Scientists expect the database will help speed up the development of the wheat crop with highly sought-after traits such as higher yields and disease resistance. They have catalogued ten million mutations by sequencing 400 billion bases of DNA from 2,735 mutant wheat lines. These hidden mutations are likely to disrupt more than 90 percent of the pasta and bread wheat genes.
The first results are starting to show, according to the John Innes Center, one of the institutes involved in the research alongside Earlham Institute, Rothamsted Research in the UK and the University of California.
Improved nutritional wheat varieties with larger grains and more dietary value have been developed using these mutations. The collection is being used to characterize gene function that control wheat flowering and adaptation to new and changing environments.
“Breeding better wheat is an ongoing major challenge that we need to meet to keep agriculture sustainable and produce varieties that are well adapted to changes in global climate.
Within the polyploid wheat genomes, there is a highly-significant amount of genetic variation that researchers can unearth that is commonly hidden - masked by multiple copies of each gene in the different wheat genomes,” says first author Dr Ksenia Krasileva, Group Leader at EI and The Sainsbury Laboratory.
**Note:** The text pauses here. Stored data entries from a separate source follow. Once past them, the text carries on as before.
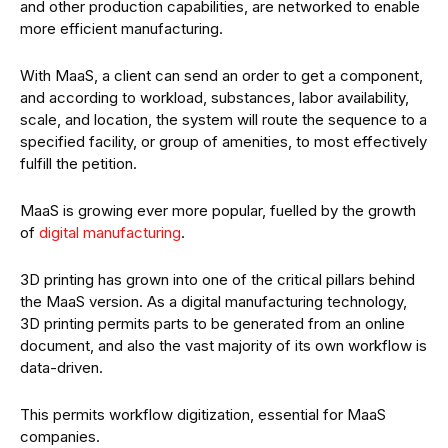
and other production capabilities, are networked to enable
more efficient manufacturing.
With MaaS, a client can send an order to get a component,
and according to workload, substances, labor availability,
scale, and location, the system will route the sequence to a
specified facility, or group of amenities, to most effectively
fulfill the petition.
MaaS is growing ever more popular, fuelled by the growth
of
digital manufacturing
.
3D printing has grown into one of the critical pillars behind
the MaaS version. As a digital manufacturing technology,
3D printing permits parts to be generated from an online
document, and also the vast majority of its own workflow is
data-driven.
This permits workflow digitization, essential for MaaS
companies.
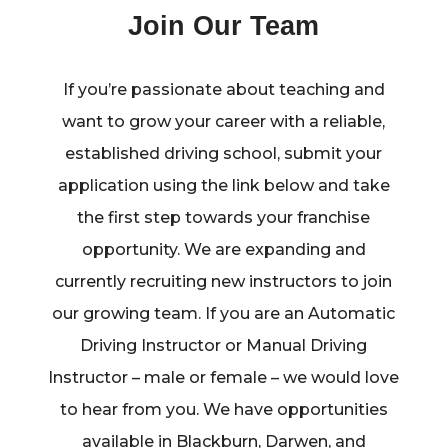
Join Our Team
If you’re passionate about teaching and
want to grow your career with a reliable,
established driving school, submit your
application using the link below and take
the first step towards your franchise
opportunity. We are expanding and
currently recruiting new instructors to join
our growing team. If you are an Automatic
Driving Instructor or Manual Driving
Instructor – male or female – we would love
to hear from you. We have opportunities
available in Blackburn, Darwen, and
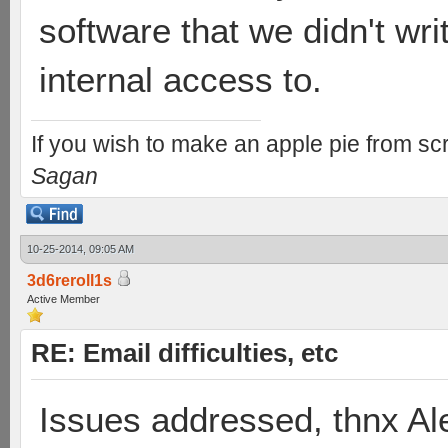
software that we didn't wr
internal access to.
If you wish to make an apple pie from scr
Sagan
10-25-2014, 09:05 AM
3d6reroll1s
Active Member
RE: Email difficulties, etc
Issues addressed, thnx Al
“We need to identify and combine variation from different wheat genes in order to reveal the crop’s most beneficial changes.”
“Our study produced a well-catalogued collection of over 10 million changes in wheat genes that breeders and researchers can use today to improve wheat. Essentially, this work will help us to better understand the functions of wheat mutations that have taken place in our wheat varieties, which should hopefully aid worldwide production of wheat.”
The scientific paper “Uncovering hidden variation in polyploid wheat” will be published in PNAS.
Dr. Andy Phillips, Principal Investigator in the Dept. of Plant Biology and Crop Science at Rothamsted Research, adds: “Since before the Green Revolution, mutation breeding has been very valuable in less complex crops such as rice, which as a diploid does not have additional copies of most genes. Our work provides a valuable non-GM resource that will allow scientists and breeders to identify and combine mutations in the multiple copies of wheat target genes, allowing the effects on the plant to be observed and exploited to accelerate crop improvement.”